Vivir en San Gregorio es vivir entre socavones y hundimientos, refirió Saraí González, quien trabaja en un hospital local. Los accesos viales son malos y hace falta que les den mantenimiento. “Vivimos en mundos diferentes. Porque aquí es como la devastación: te sientes solo”, comentó.

“Construcción en peligro de derrumbe”, es lo que se lee en las pancartas que cuelgan por todos lados. “Es abandono total lo que sufrimos”, acusan algunos de sus pobladores. “El pueblo se tiene que organizar. Si esperamos a que traigan ayuda no vamos a salir”, comentan otros. Y es que conforme pasan las horas y los días, los oriundos de San Gregorio se van quedando a solas y la desesperación se hace, poco a poco, más evidente.
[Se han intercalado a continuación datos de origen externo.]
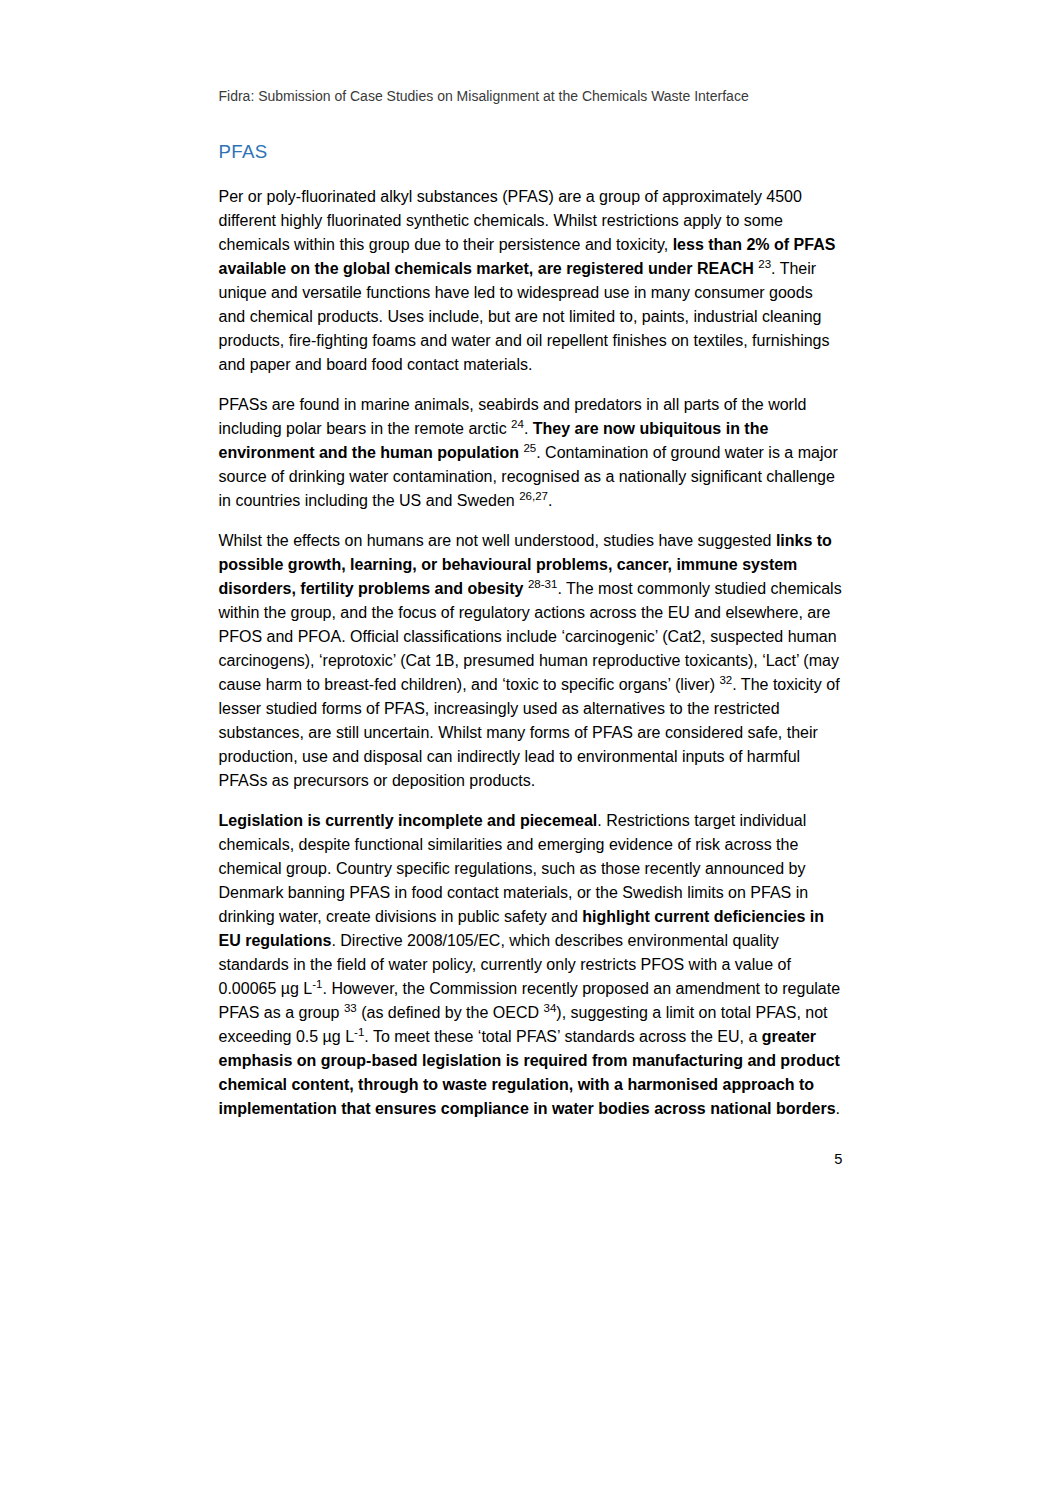Fidra: Submission of Case Studies on Misalignment at the Chemicals Waste Interface
PFAS
Per or poly-fluorinated alkyl substances (PFAS) are a group of approximately 4500 different highly fluorinated synthetic chemicals. Whilst restrictions apply to some chemicals within this group due to their persistence and toxicity, less than 2% of PFAS available on the global chemicals market, are registered under REACH 23. Their unique and versatile functions have led to widespread use in many consumer goods and chemical products. Uses include, but are not limited to, paints, industrial cleaning products, fire-fighting foams and water and oil repellent finishes on textiles, furnishings and paper and board food contact materials.
PFASs are found in marine animals, seabirds and predators in all parts of the world including polar bears in the remote arctic 24. They are now ubiquitous in the environment and the human population 25. Contamination of ground water is a major source of drinking water contamination, recognised as a nationally significant challenge in countries including the US and Sweden 26,27.
Whilst the effects on humans are not well understood, studies have suggested links to possible growth, learning, or behavioural problems, cancer, immune system disorders, fertility problems and obesity 28-31. The most commonly studied chemicals within the group, and the focus of regulatory actions across the EU and elsewhere, are PFOS and PFOA. Official classifications include ‘carcinogenic’ (Cat2, suspected human carcinogens), ‘reprotoxic’ (Cat 1B, presumed human reproductive toxicants), ‘Lact’ (may cause harm to breast-fed children), and ‘toxic to specific organs’ (liver) 32. The toxicity of lesser studied forms of PFAS, increasingly used as alternatives to the restricted substances, are still uncertain. Whilst many forms of PFAS are considered safe, their production, use and disposal can indirectly lead to environmental inputs of harmful PFASs as precursors or deposition products.
Legislation is currently incomplete and piecemeal. Restrictions target individual chemicals, despite functional similarities and emerging evidence of risk across the chemical group. Country specific regulations, such as those recently announced by Denmark banning PFAS in food contact materials, or the Swedish limits on PFAS in drinking water, create divisions in public safety and highlight current deficiencies in EU regulations. Directive 2008/105/EC, which describes environmental quality standards in the field of water policy, currently only restricts PFOS with a value of 0.00065 µg L-1. However, the Commission recently proposed an amendment to regulate PFAS as a group 33 (as defined by the OECD 34), suggesting a limit on total PFAS, not exceeding 0.5 µg L-1. To meet these ‘total PFAS’ standards across the EU, a greater emphasis on group-based legislation is required from manufacturing and product chemical content, through to waste regulation, with a harmonised approach to implementation that ensures compliance in water bodies across national borders.
5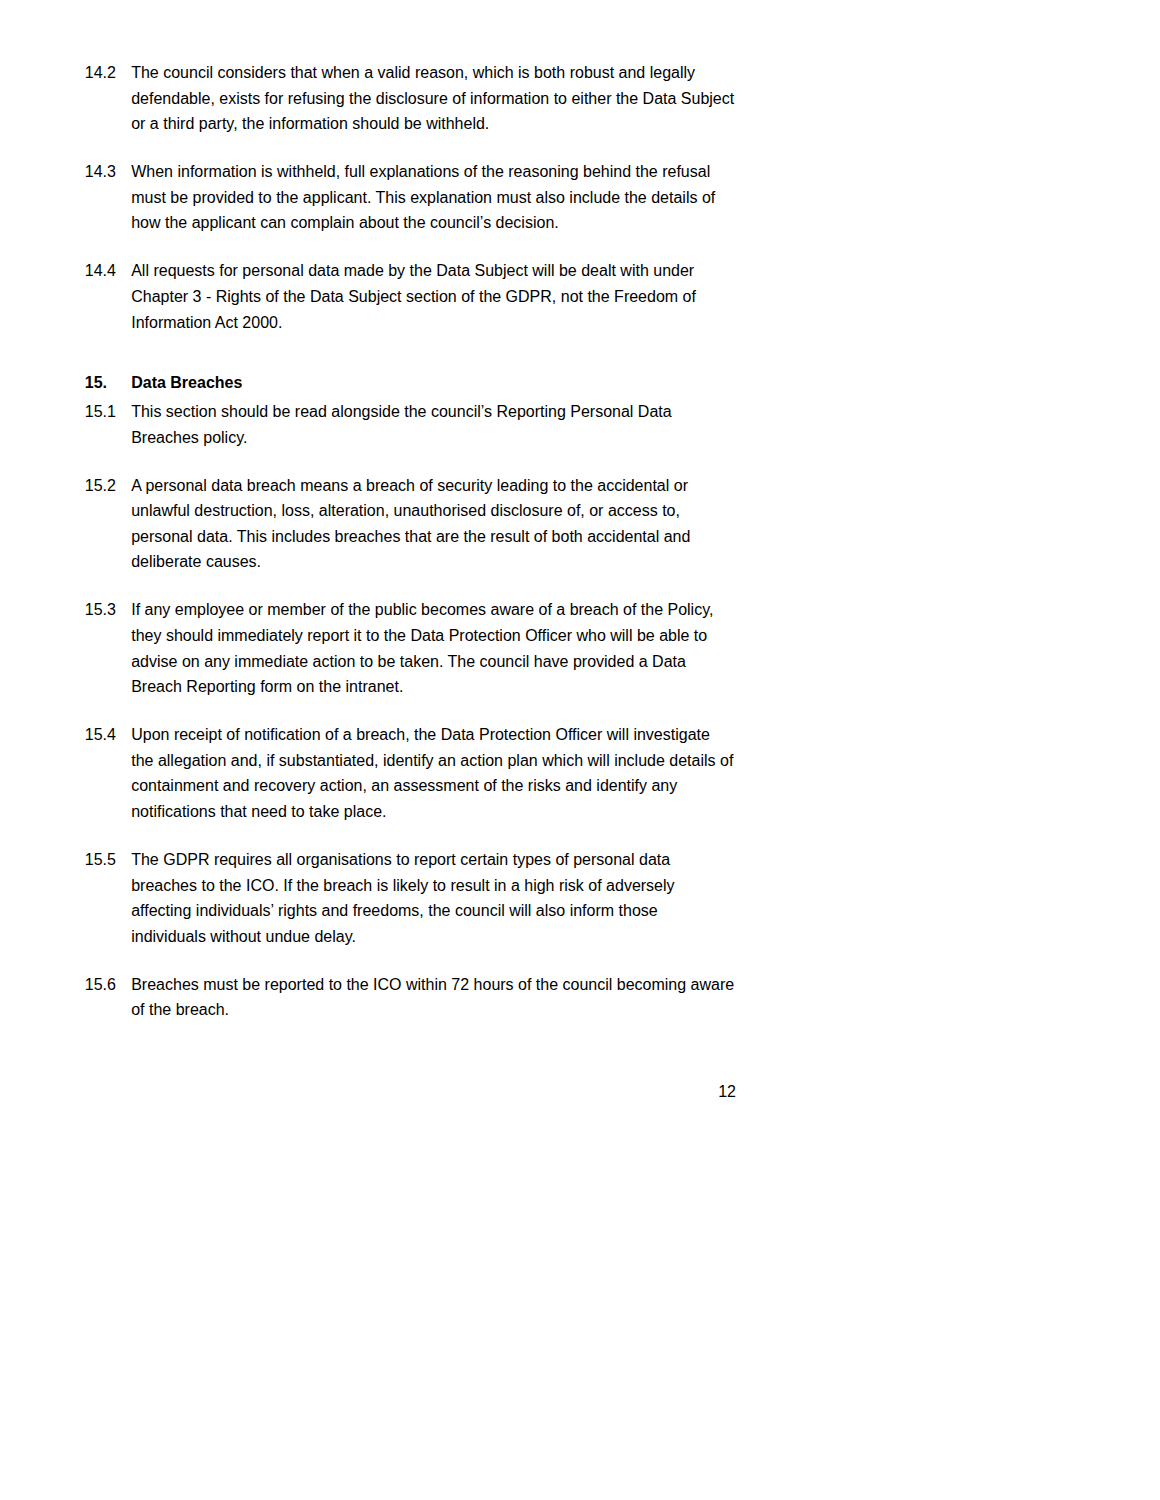14.2
The council considers that when a valid reason, which is both robust and legally defendable, exists for refusing the disclosure of information to either the Data Subject or a third party, the information should be withheld.
14.3
When information is withheld, full explanations of the reasoning behind the refusal must be provided to the applicant. This explanation must also include the details of how the applicant can complain about the council’s decision.
14.4
All requests for personal data made by the Data Subject will be dealt with under Chapter 3 - Rights of the Data Subject section of the GDPR, not the Freedom of Information Act 2000.
15. Data Breaches
15.1
This section should be read alongside the council’s Reporting Personal Data Breaches policy.
15.2
A personal data breach means a breach of security leading to the accidental or unlawful destruction, loss, alteration, unauthorised disclosure of, or access to, personal data. This includes breaches that are the result of both accidental and deliberate causes.
15.3
If any employee or member of the public becomes aware of a breach of the Policy, they should immediately report it to the Data Protection Officer who will be able to advise on any immediate action to be taken. The council have provided a Data Breach Reporting form on the intranet.
15.4
Upon receipt of notification of a breach, the Data Protection Officer will investigate the allegation and, if substantiated, identify an action plan which will include details of containment and recovery action, an assessment of the risks and identify any notifications that need to take place.
15.5
The GDPR requires all organisations to report certain types of personal data breaches to the ICO. If the breach is likely to result in a high risk of adversely affecting individuals’ rights and freedoms, the council will also inform those individuals without undue delay.
15.6
Breaches must be reported to the ICO within 72 hours of the council becoming aware of the breach.
12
No sólo no hay información. Los vecinos del pueblo acusan que las autoridades dan dictámenes contradictorios o tardíos, por lo que no pueden seguir adelante con sus vidas. Además, dicen, el gobierno trata de minimizar los daños y no hablan de todos los muertos, heridos y casas en riesgo.

La gente tiene miedo de otro sismo. Algunos no vieron más oportunidades y abandonaron su tierra. San Gregorio es dolor y duelo. Y mientras que durante los primeros dos días posteriores al sismo la localidad se desbordaba entre voluntarios, estudiantes, vecinos y unos cuantos elementos de Protección Civil, en la actualidad se halla más vacía.

Los militares ni sus luces; las policías se esfumaron con el viento y el poblado vuelve a la normalidad: dos gendarmes en bicicleta son la fuerza de seguridad de San Gregorio. Lo que sí abundan son los chalecos rosas y azules de los empleados de la Delegación Xochimilco y del Gobierno capitalino. Pero “son de chocolate”, afirman los vecinos. “Vienen pa’ la foto y se van”.

“Aquí la Delegación Xochimilco, por parte del jefe delegacional Avelino Méndez Rangel, pues no tenemos ayuda. Ha hecho acto de presencia el primer día […]. Vino, se tomó una selfie en la plazuela con su comitiva y se fue”, explicó Héctor Alejandro Cortés, cuya casa también es “Inhabitable”.

A su decir, las autoridades locales “sacan sus fotografías para justificar que estuvieron ahí”. Y para colmo, son más las instancias privadas y los apoyos externos los que los mantienen a flote. Inclusive, acusó, delegaciones como la de Coyoacán, Iztacalco, Iztapalapa, Milpa Alta y Tláhuac han hecho más por ellos que su propio gobierno.

One Response to "San Gregorio fue abandonado por todos: “No sólo mi casa. Mi pueblo ya no existe…”"

  1. Monica  20 octubre, 2017 at 4:46 pm

    Que mentira! Amarillismo puro. Antes de dar nota, investiguen. Para nada pueblo fantasma, está lejos de ser eso, alimento hay y se ha estado dotando, así como el agua, enbotellada y por medio de pipas. Y sí, el Fonden lento y exigente totalmente.